What are the mechanics of exercising appraisal?
Appraisal petitions are representative actions brought on behalf of all investors perfecting appraisal, meaning only one dissenting shareholder needs to file a petition and prosecute the appraisal case on behalf of others. The petition must be filed within 120 days of the effective date of the transaction. Within 20 days of filing, the corporation files an accompanying list of stockholders who have demanded appraisal and not previously settled. If the petitioner obtains a negotiated or judicially determined valuation, that result is available to all others who have perfected their rights.
What are the differences between appraisal rights and class actions?

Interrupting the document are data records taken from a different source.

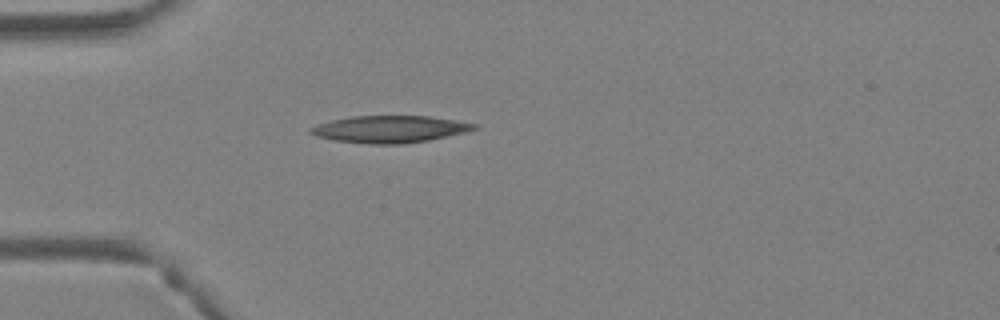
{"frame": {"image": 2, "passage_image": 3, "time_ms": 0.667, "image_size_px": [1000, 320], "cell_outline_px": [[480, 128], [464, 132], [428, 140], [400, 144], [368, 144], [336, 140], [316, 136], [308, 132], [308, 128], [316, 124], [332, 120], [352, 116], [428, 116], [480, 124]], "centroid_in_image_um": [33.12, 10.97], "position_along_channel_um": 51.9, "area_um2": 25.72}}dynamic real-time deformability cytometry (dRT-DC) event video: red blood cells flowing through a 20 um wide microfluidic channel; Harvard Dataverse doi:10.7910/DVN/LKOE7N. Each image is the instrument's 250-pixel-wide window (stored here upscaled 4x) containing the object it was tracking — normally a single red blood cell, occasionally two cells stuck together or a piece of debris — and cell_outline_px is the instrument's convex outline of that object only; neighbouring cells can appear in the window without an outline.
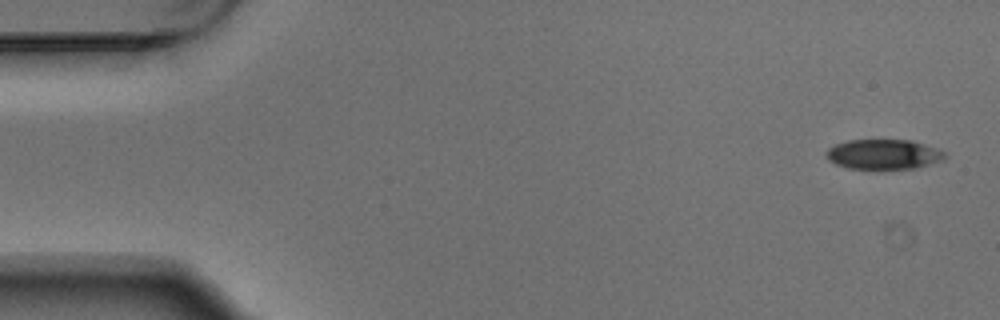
{"species": "Egyptian fruit bat (a non-hibernating species)", "species_latin": "Rousettus aegyptiacus", "temperature_condition": "warm", "stored_images_in_passage": 3, "camera_frame_rate_fps": 3000, "um_per_image_px": 0.085, "animal": {"sex": "male"}, "frame": {"image": 1, "passage_image": 1, "time_ms": 0.0, "image_size_px": [1000, 320], "cell_outline_px": [[948, 156], [944, 160], [912, 168], [848, 168], [836, 164], [828, 160], [824, 152], [828, 148], [836, 144], [848, 140], [912, 140], [948, 152]], "centroid_in_image_um": [75.12, 13.1], "position_along_channel_um": 9.9, "area_um2": 20.63}}
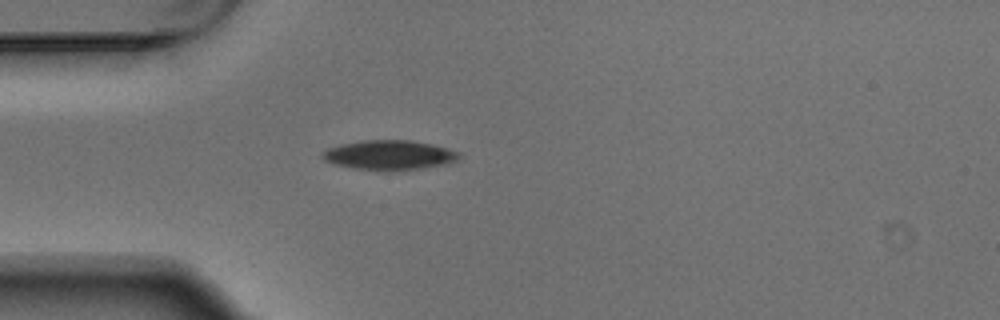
{"frame": {"image": 2, "passage_image": 3, "time_ms": 0.667, "image_size_px": [1000, 320], "cell_outline_px": [[464, 156], [460, 160], [448, 164], [424, 168], [356, 168], [336, 164], [324, 160], [320, 156], [328, 148], [340, 144], [364, 140], [412, 140], [432, 144], [448, 148], [460, 152]], "centroid_in_image_um": [33.19, 13.14], "position_along_channel_um": 51.8, "area_um2": 23.06}}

Appraisal matters resemble class actions in that investors who exercise their appraisal rights benefit from the efforts of the named petitioner, who serves in a role similar to a lead plaintiff, without themselves having to prosecute the case. These suits differ from securities class actions and other shareholder matters in that they don’t involve claims of wrongdoing – they concern your right as a shareholder to an objective valuation of your investment. Unlike securities cases, both sides in an appraisal action provide evidence as to what the price should be. Since the court determines the final value, this levels the playing field between the investor and the corporation throughout the appraisal litigation.
The most critical difference between appraisal cases and class actions is that investors seeking appraisal must affirmatively opt in by perfecting their rights before the deal vote. Unfortunately, shareholders often fail to opt in before that vote, forfeiting their eligibility to later benefit from the Court’s valuation.